**Problem details**
Copy out the whole listing below, putting "donut" wherever "pie" appears and keeping every other word the same.

*** Supplied information Section Begins ***

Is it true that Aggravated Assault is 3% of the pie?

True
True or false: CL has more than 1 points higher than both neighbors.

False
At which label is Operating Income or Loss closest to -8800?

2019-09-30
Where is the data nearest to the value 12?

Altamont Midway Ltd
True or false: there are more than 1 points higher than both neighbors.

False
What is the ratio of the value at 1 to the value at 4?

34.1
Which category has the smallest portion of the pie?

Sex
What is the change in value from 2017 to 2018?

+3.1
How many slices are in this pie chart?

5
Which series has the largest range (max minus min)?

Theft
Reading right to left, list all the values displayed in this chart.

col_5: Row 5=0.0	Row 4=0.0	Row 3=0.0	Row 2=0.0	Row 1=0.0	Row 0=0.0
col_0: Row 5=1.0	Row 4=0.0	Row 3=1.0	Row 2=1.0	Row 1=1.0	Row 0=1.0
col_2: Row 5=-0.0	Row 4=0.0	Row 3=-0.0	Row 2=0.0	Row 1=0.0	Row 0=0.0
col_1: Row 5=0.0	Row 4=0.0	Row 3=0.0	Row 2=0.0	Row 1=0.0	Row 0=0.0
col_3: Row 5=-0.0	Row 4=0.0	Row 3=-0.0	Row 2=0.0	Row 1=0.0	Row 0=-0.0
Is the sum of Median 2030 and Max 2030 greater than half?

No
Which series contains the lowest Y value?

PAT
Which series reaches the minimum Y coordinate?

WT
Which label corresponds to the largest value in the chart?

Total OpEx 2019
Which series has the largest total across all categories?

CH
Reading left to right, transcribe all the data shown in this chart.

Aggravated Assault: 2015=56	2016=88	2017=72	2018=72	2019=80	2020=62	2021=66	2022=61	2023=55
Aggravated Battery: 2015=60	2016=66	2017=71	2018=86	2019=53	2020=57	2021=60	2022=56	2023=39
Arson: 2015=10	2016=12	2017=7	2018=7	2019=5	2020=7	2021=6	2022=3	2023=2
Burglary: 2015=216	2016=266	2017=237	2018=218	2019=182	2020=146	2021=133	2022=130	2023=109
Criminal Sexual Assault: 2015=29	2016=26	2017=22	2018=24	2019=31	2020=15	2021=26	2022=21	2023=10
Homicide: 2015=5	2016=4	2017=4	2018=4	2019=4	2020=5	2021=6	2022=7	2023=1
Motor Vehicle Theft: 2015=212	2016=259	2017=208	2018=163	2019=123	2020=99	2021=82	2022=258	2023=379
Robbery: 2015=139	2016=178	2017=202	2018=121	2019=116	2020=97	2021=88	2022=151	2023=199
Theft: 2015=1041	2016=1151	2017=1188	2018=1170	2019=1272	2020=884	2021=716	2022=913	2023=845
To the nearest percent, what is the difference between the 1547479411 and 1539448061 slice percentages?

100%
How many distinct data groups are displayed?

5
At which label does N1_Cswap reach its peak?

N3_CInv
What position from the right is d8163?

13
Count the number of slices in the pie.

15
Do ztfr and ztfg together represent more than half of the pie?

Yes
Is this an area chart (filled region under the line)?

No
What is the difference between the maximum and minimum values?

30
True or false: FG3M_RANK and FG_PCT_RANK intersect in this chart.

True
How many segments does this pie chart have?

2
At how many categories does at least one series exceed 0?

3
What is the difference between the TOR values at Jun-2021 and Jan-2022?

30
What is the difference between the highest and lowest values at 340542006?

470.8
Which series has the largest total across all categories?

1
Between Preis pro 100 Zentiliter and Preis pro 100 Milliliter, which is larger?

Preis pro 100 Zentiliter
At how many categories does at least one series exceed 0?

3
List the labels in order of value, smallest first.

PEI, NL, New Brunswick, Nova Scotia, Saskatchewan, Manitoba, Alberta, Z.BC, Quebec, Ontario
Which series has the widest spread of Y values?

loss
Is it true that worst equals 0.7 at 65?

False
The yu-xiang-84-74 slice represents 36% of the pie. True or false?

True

*** Supplied information Section Ends ***

**Result for this exercise**
Is it true that Aggravated Assault is 3% of the donut?

True
True or false: CL has more than 1 points higher than both neighbors.

False
At which label is Operating Income or Loss closest to -8800?

2019-09-30
Where is the data nearest to the value 12?

Altamont Midway Ltd
True or false: there are more than 1 points higher than both neighbors.

False
What is the ratio of the value at 1 to the value at 4?

34.1
Which category has the smallest portion of the donut?

Sex
What is the change in value from 2017 to 2018?

+3.1
How many slices are in this donut chart?

5
Which series has the largest range (max minus min)?

Theft
Reading right to left, list all the values displayed in this chart.

col_5: Row 5=0.0	Row 4=0.0	Row 3=0.0	Row 2=0.0	Row 1=0.0	Row 0=0.0
col_0: Row 5=1.0	Row 4=0.0	Row 3=1.0	Row 2=1.0	Row 1=1.0	Row 0=1.0
col_2: Row 5=-0.0	Row 4=0.0	Row 3=-0.0	Row 2=0.0	Row 1=0.0	Row 0=0.0
col_1: Row 5=0.0	Row 4=0.0	Row 3=0.0	Row 2=0.0	Row 1=0.0	Row 0=0.0
col_3: Row 5=-0.0	Row 4=0.0	Row 3=-0.0	Row 2=0.0	Row 1=0.0	Row 0=-0.0
Is the sum of Median 2030 and Max 2030 greater than half?

No
Which series contains the lowest Y value?

PAT
Which series reaches the minimum Y coordinate?

WT
Which label corresponds to the largest value in the chart?

Total OpEx 2019
Which series has the largest total across all categories?

CH
Reading left to right, transcribe all the data shown in this chart.

Aggravated Assault: 2015=56	2016=88	2017=72	2018=72	2019=80	2020=62	2021=66	2022=61	2023=55
Aggravated Battery: 2015=60	2016=66	2017=71	2018=86	2019=53	2020=57	2021=60	2022=56	2023=39
Arson: 2015=10	2016=12	2017=7	2018=7	2019=5	2020=7	2021=6	2022=3	2023=2
Burglary: 2015=216	2016=266	2017=237	2018=218	2019=182	2020=146	2021=133	2022=130	2023=109
Criminal Sexual Assault: 2015=29	2016=26	2017=22	2018=24	2019=31	2020=15	2021=26	2022=21	2023=10
Homicide: 2015=5	2016=4	2017=4	2018=4	2019=4	2020=5	2021=6	2022=7	2023=1
Motor Vehicle Theft: 2015=212	2016=259	2017=208	2018=163	2019=123	2020=99	2021=82	2022=258	2023=379
Robbery: 2015=139	2016=178	2017=202	2018=121	2019=116	2020=97	2021=88	2022=151	2023=199
Theft: 2015=1041	2016=1151	2017=1188	2018=1170	2019=1272	2020=884	2021=716	2022=913	2023=845
To the nearest percent, what is the difference between the 1547479411 and 1539448061 slice percentages?

100%
How many distinct data groups are displayed?

5
At which label does N1_Cswap reach its peak?

N3_CInv
What position from the right is d8163?

13
Count the number of slices in the donut.

15
Do ztfr and ztfg together represent more than half of the donut?

Yes
Is this an area chart (filled region under the line)?

No
What is the difference between the maximum and minimum values?

30
True or false: FG3M_RANK and FG_PCT_RANK intersect in this chart.

True
How many segments does this donut chart have?

2
At how many categories does at least one series exceed 0?

3
What is the difference between the TOR values at Jun-2021 and Jan-2022?

30
What is the difference between the highest and lowest values at 340542006?

470.8
Which series has the largest total across all categories?

1
Between Preis pro 100 Zentiliter and Preis pro 100 Milliliter, which is larger?

Preis pro 100 Zentiliter
At how many categories does at least one series exceed 0?

3
List the labels in order of value, smallest first.

PEI, NL, New Brunswick, Nova Scotia, Saskatchewan, Manitoba, Alberta, Z.BC, Quebec, Ontario
Which series has the widest spread of Y values?

loss
Is it true that worst equals 0.7 at 65?

False
The yu-xiang-84-74 slice represents 36% of the donut. True or false?

True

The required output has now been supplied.